Post by honeydew1894 on May 5, 2018 14:34:29 GMT -5
Hey girls...so my DH loves being a dad, and he loves hanging out with our kids. NONE of his friends ever want to hang out with kids, but they would go for a beer, etc. alone with him.
How can he find some dads to hang with? I am in a mom's group, but none of the DH's I have met jive with mine. He is frustrated at a lack of friends who like to do family stuff. Thoughts?
How old are your kids? DH met more Dad friends once my DD started elementary school and DS1 started doing tball. He still doesn’t usually just hang out with other dads and the kids - typically it’s either both full families together or the moms and kids - unless the dads are at some organized activity with the kids.
There is one guy that takes his kids to the park so my H has joined him there. They go to our daycare.
Otherwise it’s the same- hang out individually with beers or as a two to three whole families hanging out as a group.
He can ask hey do you want to take the kids to the park but if they say no he doesn’t have a lot of choice. The other guys coach sports together and I guess their hang out time is while they are coaching.
DH sees other guys at Cub Scouts too but hasn’t branched out into hanging out outside of the Cub Scout events.
Coaching sports together has been the first thing that worked best for DH. And yeah, if we hang out, it’s generally a whole-family thing. Not a dads and kids alone thing.
DH has no friends with kids, so he basically tags along on whole family outings that I have set up through mom friends I meet at school. I had to get him to understand that his dad friends are never going to be the same as the lifelong friends that do all hobbies he does, but they're someone he can have a beer at a cookout with and it's still fun. He's finally coming around to that idea. I kind of forced a friendship on him because my co-chair at PTA is a dad and I hooked them up. lol
DH has no friends with kids, so he basically tags along on whole family outings that I have set up through mom friends I meet at school. I had to get him to understand that his dad friends are never going to be the same as the lifelong friends that do all hobbies he does, but they're someone he can have a beer at a cookout with and it's still fun. He's finally coming around to that idea. I kind of forced a friendship on him because my co-chair at PTA is a dad and I hooked them up. lol
That’s how he found his one friend because I hooked him up with my friends husband. Also I forgot they did shoot rockets a few times with just the guys and the kids. Another good activity if you have a boy. Girls too but more boys seem to do it.
Coaching sports together has been the first thing that worked best for DH. And yeah, if we hang out, it’s generally a whole-family thing. Not a dads and kids alone thing.

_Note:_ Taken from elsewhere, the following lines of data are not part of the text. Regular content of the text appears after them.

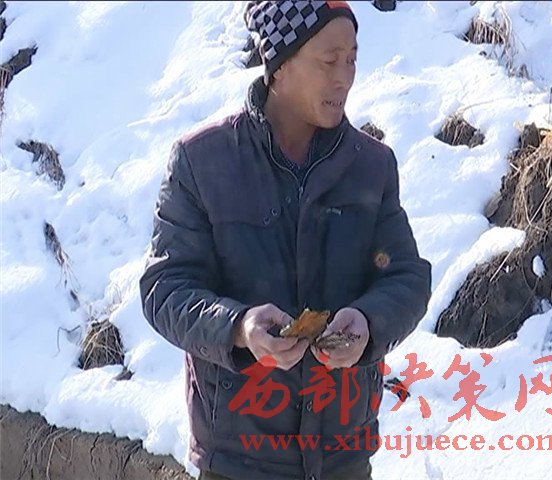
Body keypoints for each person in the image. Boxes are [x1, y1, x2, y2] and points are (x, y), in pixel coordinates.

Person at [139, 1, 431, 479]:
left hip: (343, 454)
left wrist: (368, 322)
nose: (345, 77)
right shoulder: (203, 163)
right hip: (238, 457)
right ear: (279, 64)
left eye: (352, 59)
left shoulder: (371, 166)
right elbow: (165, 288)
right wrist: (239, 327)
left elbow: (406, 277)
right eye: (329, 60)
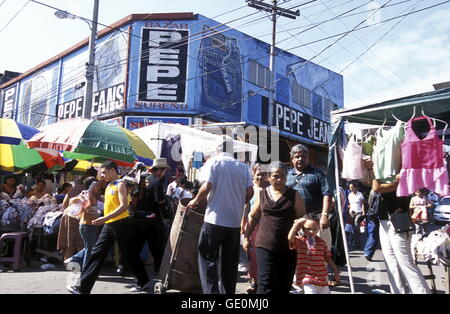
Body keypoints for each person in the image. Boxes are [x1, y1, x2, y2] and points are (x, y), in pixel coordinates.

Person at [66, 161, 150, 294]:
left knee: (129, 254)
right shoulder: (110, 185)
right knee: (97, 254)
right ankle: (83, 288)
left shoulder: (120, 184)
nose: (102, 175)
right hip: (110, 223)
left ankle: (144, 282)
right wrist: (88, 196)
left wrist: (103, 218)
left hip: (120, 223)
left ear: (112, 170)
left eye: (104, 172)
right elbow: (108, 201)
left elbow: (123, 206)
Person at [186, 135, 254, 294]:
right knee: (229, 262)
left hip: (214, 220)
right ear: (232, 149)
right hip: (234, 222)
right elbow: (250, 193)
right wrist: (237, 203)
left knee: (207, 259)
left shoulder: (214, 162)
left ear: (217, 149)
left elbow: (206, 186)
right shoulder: (242, 167)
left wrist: (194, 201)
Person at [243, 161, 305, 294]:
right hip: (265, 246)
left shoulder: (294, 195)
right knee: (265, 284)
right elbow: (253, 216)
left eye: (282, 176)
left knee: (284, 284)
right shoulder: (262, 194)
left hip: (288, 247)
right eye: (276, 176)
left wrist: (302, 234)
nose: (279, 179)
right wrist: (246, 237)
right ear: (269, 177)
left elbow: (301, 218)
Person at [372, 178, 430, 294]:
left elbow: (377, 187)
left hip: (399, 220)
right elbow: (371, 184)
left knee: (405, 262)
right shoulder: (382, 172)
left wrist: (375, 174)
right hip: (384, 220)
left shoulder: (403, 174)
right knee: (391, 264)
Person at [286, 144, 332, 249]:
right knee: (300, 251)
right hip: (297, 220)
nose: (300, 159)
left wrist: (324, 215)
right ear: (292, 158)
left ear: (308, 158)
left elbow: (327, 194)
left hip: (317, 219)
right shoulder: (287, 176)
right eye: (297, 156)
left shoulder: (318, 174)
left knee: (320, 251)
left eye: (303, 156)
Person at [131, 158, 170, 276]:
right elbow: (160, 202)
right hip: (153, 221)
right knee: (158, 249)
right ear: (159, 171)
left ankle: (131, 270)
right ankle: (159, 272)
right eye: (164, 171)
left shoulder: (142, 180)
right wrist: (167, 215)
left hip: (138, 219)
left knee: (136, 247)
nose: (164, 174)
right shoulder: (156, 182)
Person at [288, 216, 340, 294]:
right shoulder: (300, 241)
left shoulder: (321, 243)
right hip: (307, 277)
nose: (312, 231)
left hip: (322, 277)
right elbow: (290, 238)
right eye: (308, 229)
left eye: (315, 229)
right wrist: (295, 226)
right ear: (303, 229)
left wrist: (335, 270)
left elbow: (327, 257)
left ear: (318, 229)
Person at [241, 163, 269, 294]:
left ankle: (260, 282)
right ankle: (253, 280)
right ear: (253, 174)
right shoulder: (250, 188)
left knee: (260, 255)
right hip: (251, 226)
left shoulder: (269, 189)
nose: (260, 177)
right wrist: (243, 225)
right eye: (258, 174)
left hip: (265, 227)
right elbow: (246, 208)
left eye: (263, 174)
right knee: (251, 255)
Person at [64, 177, 103, 271]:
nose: (98, 187)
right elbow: (74, 202)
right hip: (87, 226)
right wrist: (84, 200)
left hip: (92, 226)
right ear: (91, 186)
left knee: (90, 248)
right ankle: (86, 269)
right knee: (90, 249)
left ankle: (74, 259)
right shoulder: (86, 195)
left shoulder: (96, 195)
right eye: (96, 185)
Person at [347, 181, 366, 249]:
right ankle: (355, 241)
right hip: (352, 212)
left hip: (358, 212)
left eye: (352, 187)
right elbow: (350, 204)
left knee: (356, 226)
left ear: (355, 187)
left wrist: (363, 212)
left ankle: (358, 242)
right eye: (350, 187)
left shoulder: (359, 194)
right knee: (352, 228)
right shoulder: (349, 195)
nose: (351, 189)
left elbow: (363, 203)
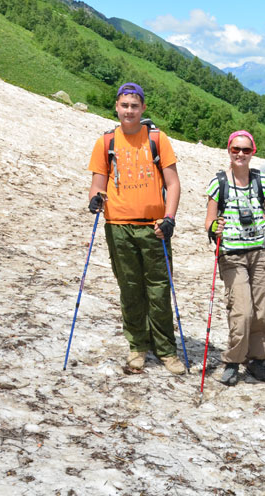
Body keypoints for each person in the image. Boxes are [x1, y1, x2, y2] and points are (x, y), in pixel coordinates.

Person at [87, 82, 185, 375]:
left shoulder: (157, 139)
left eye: (134, 105)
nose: (129, 111)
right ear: (116, 107)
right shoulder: (106, 142)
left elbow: (173, 183)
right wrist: (94, 199)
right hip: (117, 227)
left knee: (158, 290)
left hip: (154, 228)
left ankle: (165, 349)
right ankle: (137, 347)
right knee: (130, 289)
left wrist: (169, 218)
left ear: (142, 108)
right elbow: (97, 183)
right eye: (124, 105)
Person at [205, 130, 265, 386]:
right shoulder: (218, 183)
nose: (240, 154)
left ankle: (258, 359)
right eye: (236, 149)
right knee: (242, 310)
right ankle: (233, 360)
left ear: (253, 152)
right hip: (232, 255)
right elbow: (209, 220)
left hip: (263, 252)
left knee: (262, 311)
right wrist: (212, 228)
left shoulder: (263, 182)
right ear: (229, 150)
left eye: (246, 150)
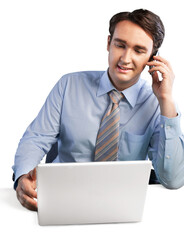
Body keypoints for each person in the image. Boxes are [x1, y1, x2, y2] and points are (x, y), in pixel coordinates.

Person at [12, 9, 184, 211]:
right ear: (109, 43)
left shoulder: (155, 104)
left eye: (138, 50)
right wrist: (23, 176)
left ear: (152, 58)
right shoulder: (69, 85)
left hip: (121, 204)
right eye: (120, 45)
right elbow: (36, 138)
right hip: (64, 197)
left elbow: (173, 179)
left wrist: (166, 101)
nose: (126, 58)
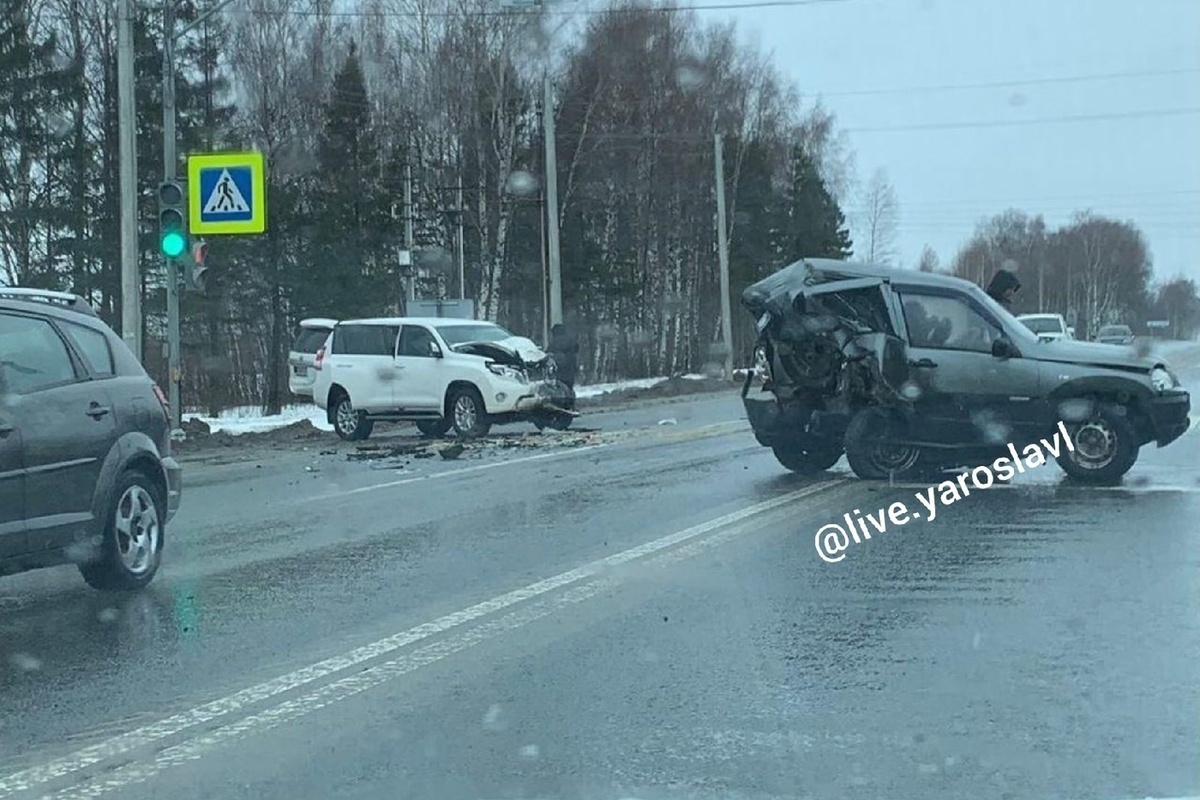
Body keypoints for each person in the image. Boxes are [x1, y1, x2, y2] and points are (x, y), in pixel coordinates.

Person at [547, 323, 579, 390]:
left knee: (560, 387)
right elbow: (576, 350)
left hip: (559, 370)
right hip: (570, 368)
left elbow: (548, 352)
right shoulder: (570, 340)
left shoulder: (554, 342)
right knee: (569, 387)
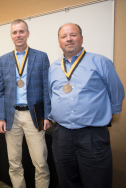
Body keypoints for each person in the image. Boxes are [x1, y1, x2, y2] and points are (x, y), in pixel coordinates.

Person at [48, 23, 124, 188]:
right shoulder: (53, 67)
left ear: (81, 38)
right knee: (67, 181)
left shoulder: (101, 62)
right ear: (59, 42)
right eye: (64, 36)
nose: (68, 39)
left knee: (97, 182)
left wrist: (109, 113)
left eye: (73, 35)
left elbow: (116, 91)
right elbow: (50, 94)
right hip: (62, 135)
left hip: (92, 135)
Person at [0, 19, 51, 188]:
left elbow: (46, 88)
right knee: (14, 163)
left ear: (28, 34)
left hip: (33, 115)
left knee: (41, 163)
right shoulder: (3, 60)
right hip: (11, 116)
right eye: (15, 32)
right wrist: (0, 117)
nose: (18, 35)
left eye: (21, 31)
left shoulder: (41, 57)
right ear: (11, 36)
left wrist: (47, 115)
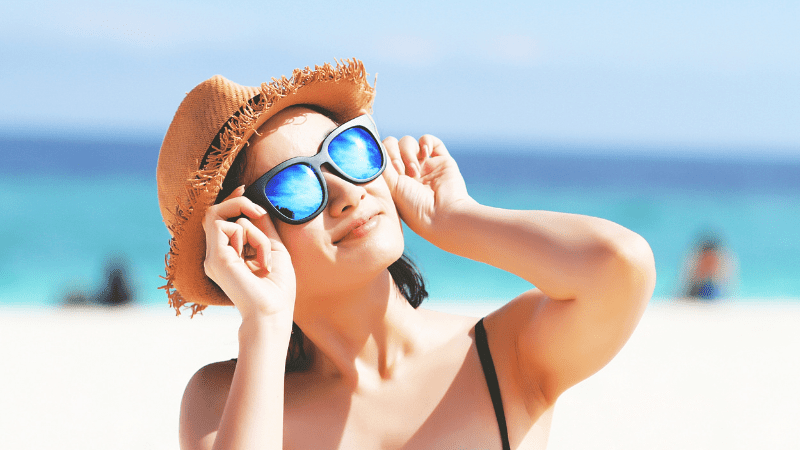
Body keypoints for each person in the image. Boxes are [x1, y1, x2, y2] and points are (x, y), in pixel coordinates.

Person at [156, 59, 656, 450]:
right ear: (247, 239)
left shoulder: (501, 355)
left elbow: (621, 265)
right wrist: (262, 320)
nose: (347, 193)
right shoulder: (223, 402)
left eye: (348, 151)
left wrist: (455, 218)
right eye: (294, 185)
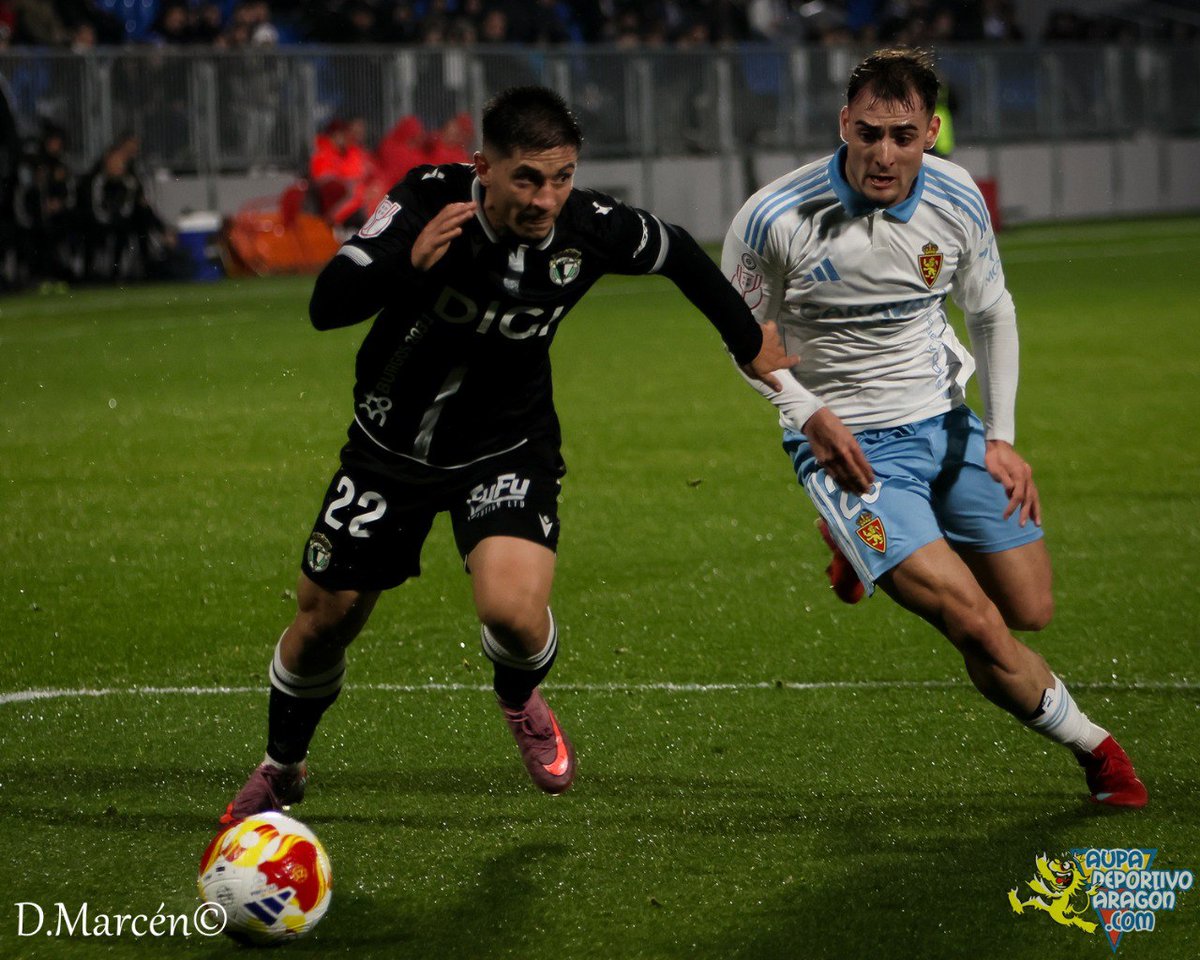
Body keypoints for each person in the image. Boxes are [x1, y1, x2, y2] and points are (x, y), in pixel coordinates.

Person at [223, 85, 795, 821]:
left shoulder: (588, 227)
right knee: (326, 615)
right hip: (389, 447)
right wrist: (406, 267)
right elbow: (325, 305)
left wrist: (748, 341)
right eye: (526, 178)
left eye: (561, 178)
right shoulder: (429, 203)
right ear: (481, 168)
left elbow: (679, 251)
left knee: (513, 615)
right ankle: (282, 767)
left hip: (507, 447)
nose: (546, 198)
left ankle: (519, 695)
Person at [722, 48, 1147, 808]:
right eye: (870, 132)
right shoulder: (771, 219)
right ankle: (1098, 753)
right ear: (843, 123)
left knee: (1029, 611)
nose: (884, 154)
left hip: (949, 428)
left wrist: (1003, 435)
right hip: (848, 456)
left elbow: (991, 311)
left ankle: (855, 549)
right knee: (977, 625)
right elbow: (744, 343)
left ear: (932, 132)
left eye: (904, 135)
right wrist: (809, 414)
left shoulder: (956, 197)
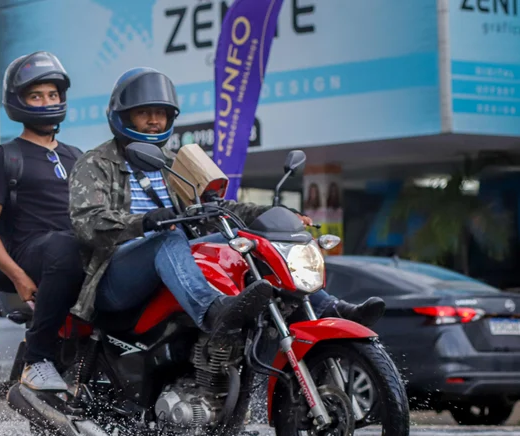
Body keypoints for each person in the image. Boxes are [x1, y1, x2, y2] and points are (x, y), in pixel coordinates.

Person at [67, 67, 384, 341]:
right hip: (114, 276)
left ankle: (329, 307)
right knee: (167, 237)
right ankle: (212, 311)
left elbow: (215, 206)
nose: (153, 121)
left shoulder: (177, 162)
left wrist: (270, 213)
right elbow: (87, 222)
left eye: (160, 113)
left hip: (176, 264)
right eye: (144, 112)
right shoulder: (95, 162)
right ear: (123, 116)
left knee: (251, 241)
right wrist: (144, 221)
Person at [0, 51, 86, 397]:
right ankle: (36, 359)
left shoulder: (76, 156)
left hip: (75, 252)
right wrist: (18, 277)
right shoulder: (6, 157)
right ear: (18, 101)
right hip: (33, 252)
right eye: (36, 95)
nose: (46, 102)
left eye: (52, 94)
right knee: (65, 245)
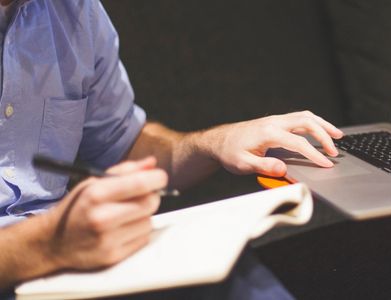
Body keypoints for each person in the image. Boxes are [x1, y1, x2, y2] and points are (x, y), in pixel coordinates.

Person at [0, 0, 343, 298]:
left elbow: (125, 144)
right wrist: (46, 244)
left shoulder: (73, 12)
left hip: (69, 267)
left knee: (238, 280)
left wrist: (214, 143)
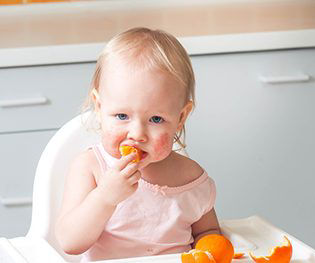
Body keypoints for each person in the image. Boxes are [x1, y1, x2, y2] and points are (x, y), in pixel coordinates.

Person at [55, 27, 221, 262]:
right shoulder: (92, 167)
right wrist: (105, 197)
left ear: (181, 117)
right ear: (99, 108)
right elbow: (70, 242)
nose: (137, 134)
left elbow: (207, 233)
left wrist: (211, 249)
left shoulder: (191, 178)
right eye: (122, 116)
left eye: (156, 119)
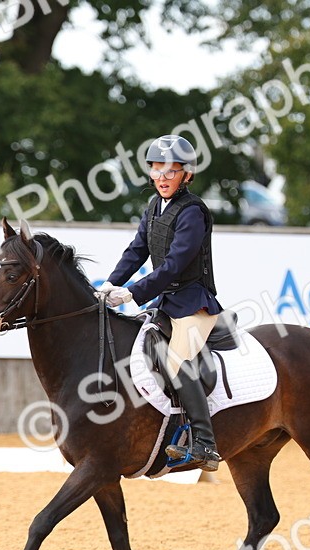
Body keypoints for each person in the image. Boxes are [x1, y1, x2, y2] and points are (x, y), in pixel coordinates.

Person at [96, 134, 223, 472]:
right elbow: (137, 250)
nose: (163, 177)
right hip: (167, 302)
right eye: (157, 169)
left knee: (177, 359)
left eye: (172, 170)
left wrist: (133, 293)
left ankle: (205, 445)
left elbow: (174, 265)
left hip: (194, 303)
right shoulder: (153, 207)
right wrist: (112, 282)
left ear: (187, 174)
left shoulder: (193, 211)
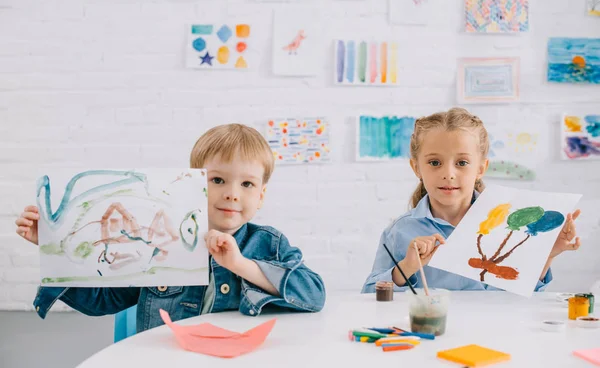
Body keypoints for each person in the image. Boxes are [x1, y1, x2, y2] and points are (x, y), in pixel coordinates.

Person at [16, 124, 326, 332]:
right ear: (191, 183)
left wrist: (241, 265)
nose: (232, 193)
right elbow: (103, 301)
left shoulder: (268, 244)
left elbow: (313, 295)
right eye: (217, 180)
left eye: (247, 184)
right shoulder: (160, 241)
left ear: (260, 196)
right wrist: (52, 244)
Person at [362, 107, 581, 293]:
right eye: (435, 163)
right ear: (416, 167)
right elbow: (369, 294)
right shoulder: (400, 231)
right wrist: (407, 267)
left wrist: (547, 255)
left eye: (462, 163)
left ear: (481, 168)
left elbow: (522, 297)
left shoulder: (508, 224)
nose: (448, 173)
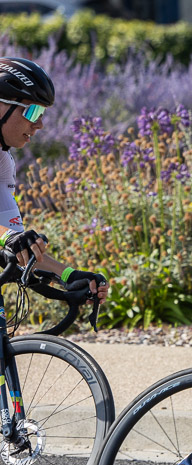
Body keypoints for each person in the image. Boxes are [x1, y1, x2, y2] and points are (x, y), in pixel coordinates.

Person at [0, 57, 108, 300]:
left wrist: (69, 275)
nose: (39, 124)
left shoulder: (3, 162)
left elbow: (18, 247)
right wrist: (6, 236)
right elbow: (5, 235)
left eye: (42, 113)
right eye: (33, 111)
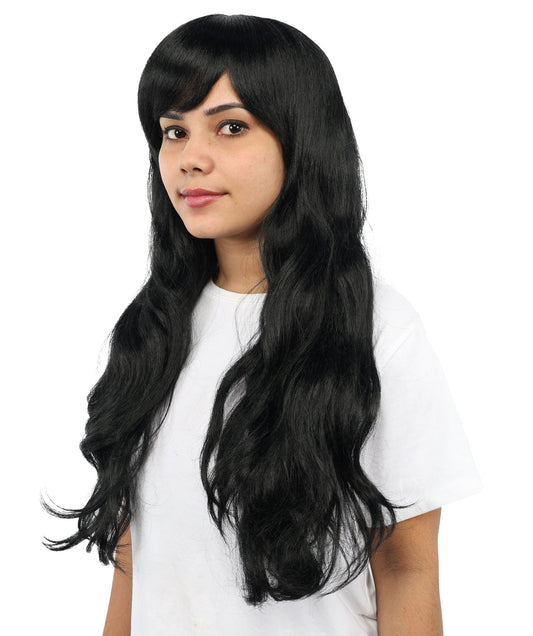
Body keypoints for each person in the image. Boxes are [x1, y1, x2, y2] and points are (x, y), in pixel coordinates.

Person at [43, 14, 482, 635]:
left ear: (301, 141)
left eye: (230, 127)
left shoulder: (377, 332)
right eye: (173, 132)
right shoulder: (152, 330)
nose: (190, 159)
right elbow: (135, 566)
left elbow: (407, 570)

That is a really good idea! We are open to family dates too. He is just feeling sad that none of his friends will hang without their wives (like if I am busy and he has the kids alone).
Post by HeartofCheese on May 7, 2018 7:44:31 GMT -5
Love this problem! You've got a great DH, honeydew1894.
Boy Scouts? Father and kid(s) camps or activities in your local area - especially over the summer? He could also go to your kids' school/daycare and ask for dad-centric activities that he could head up and recruit other dads to help with.
Post by ilovelucyvv on May 7, 2018 12:02:01 GMT -5
Tell your H to take kid(s) to birthday parties by himself. Depending on the age group there may be both moms and dads that go to the party together or dads that go without mom because she has a new baby or busy with another event.
Sorry no help. Only time DH will go is if it is a family deal and then only to the kids that she become buds with during her daycare years. He wants nothing to do with making friends with anyone DD will hang with. I've come to enjoy the moms and we chat during stuff.
I agree with other that if he wants to make dad friends then he needs to take the kids to places where Dad's may take the kids solo. I think a lot of it is that most dad's that I know don't want to deal with the kids solo out and about.